山本伸一は、青年時代に『同志の人々』を読んだ時、強く胸を打たれた。志をもった人間の生き方に、鋭い示唆を投げかける作品であると思った。 
彼は、是枝の苦渋の選択に、理想と現実の狭間で、矛盾と向き合い、葛藤を超えねばならぬ、革命に生きる人生の厳しさを感じた。
また、再挙を理由に、同志の殺害を決めた藩士たちと、死んでいった公家臣下の父子と、人間として、どちらが勝者で、どちらが敗者かを考えざるを得なかった。 
やがて幕府は倒れ、明治維新は訪れる。しかし、いかに自己正当化しようとも、藩士たちが、討幕を誓い合った、父子の殺害を決めたことは、同志への裏切りにほかならない。 
それは、人間の信義を破り、自らの手で理想を汚してしまったことになる。 
同志を裏切ったという事実は、自身の生命に、無残な傷跡を刻み、永遠にうずき、さいなみ続けるにちがいない。 
それに対して、最後まで革命の理想を信じて、その成就を藩士たちに託して、堂々と自ら死んでいった公家臣下の父親こそ、人間として勝者といえるのかもしれない。 

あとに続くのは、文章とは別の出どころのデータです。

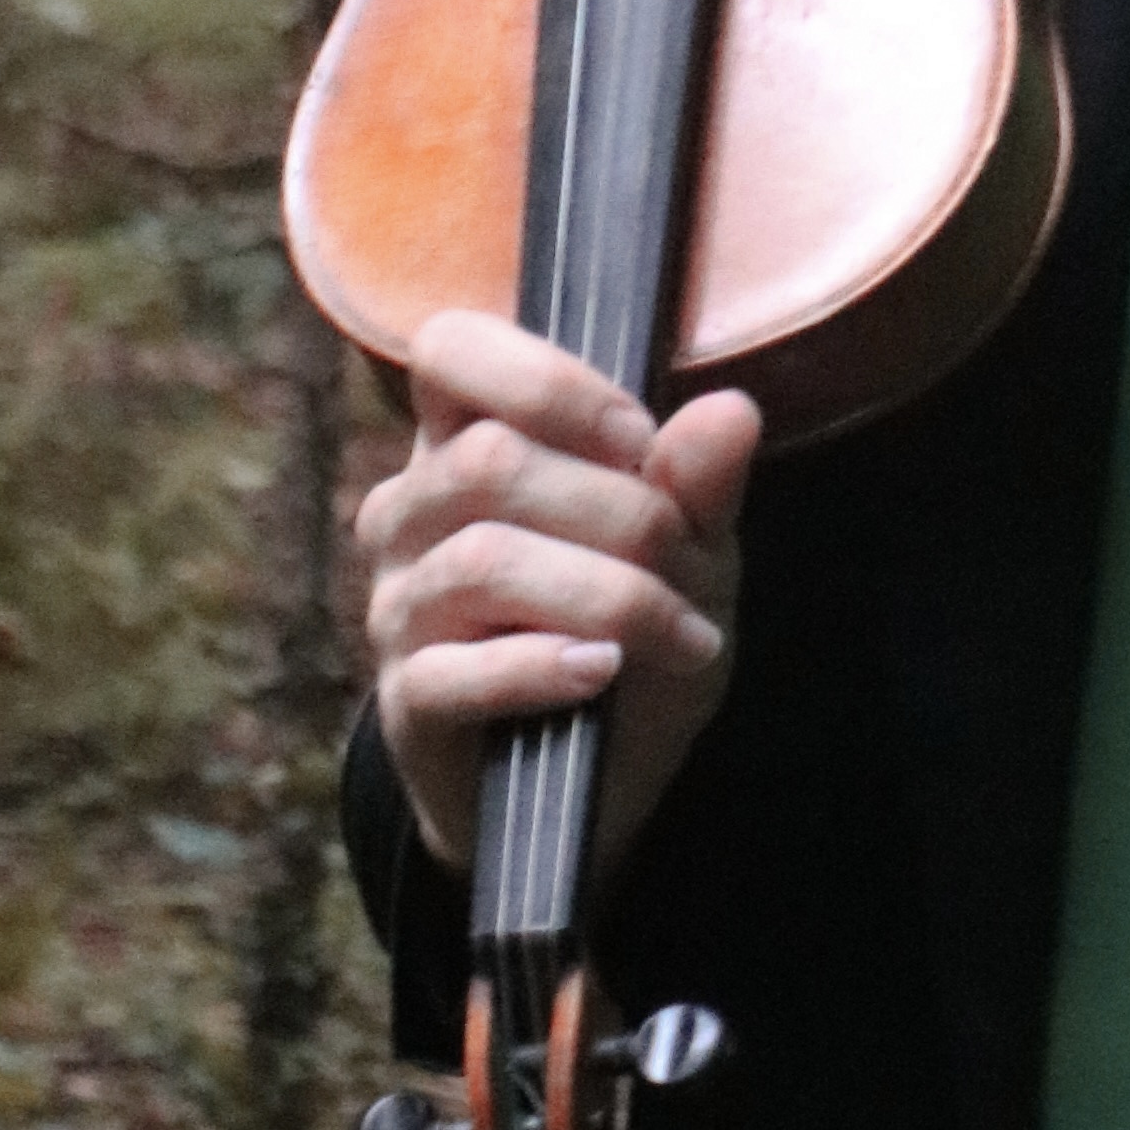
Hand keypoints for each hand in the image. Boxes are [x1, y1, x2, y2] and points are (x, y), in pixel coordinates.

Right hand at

伸一は、思った。 "広宣流布の使命に生きる学会のなかにも、牧口先生の時代から、目先の利害や、安逸、保身のために、あるいは、迫害を恐れるゆえに、同志を、いや、師匠をも裏切っていった人間がいた。
これからも現れるにちがいない。 
しかし、断じて、そんな人間に屈してはならないし、翻弄されてもならない……"  
彼は、「人間革命の歌」の作詞にあたって、『同志の人々』を思い起こした。 
そして、全会員に、"広宣流布という人生最極の理想に生き抜き、三世に輝く永遠の勝利者の道を歩んでほしい"と呼びかける思いで、一番から三番までの歌詞の二行目に、「同志」という言葉を使ったのである。 
しかし、あえて、その二行目を、削る決断をしたのだ。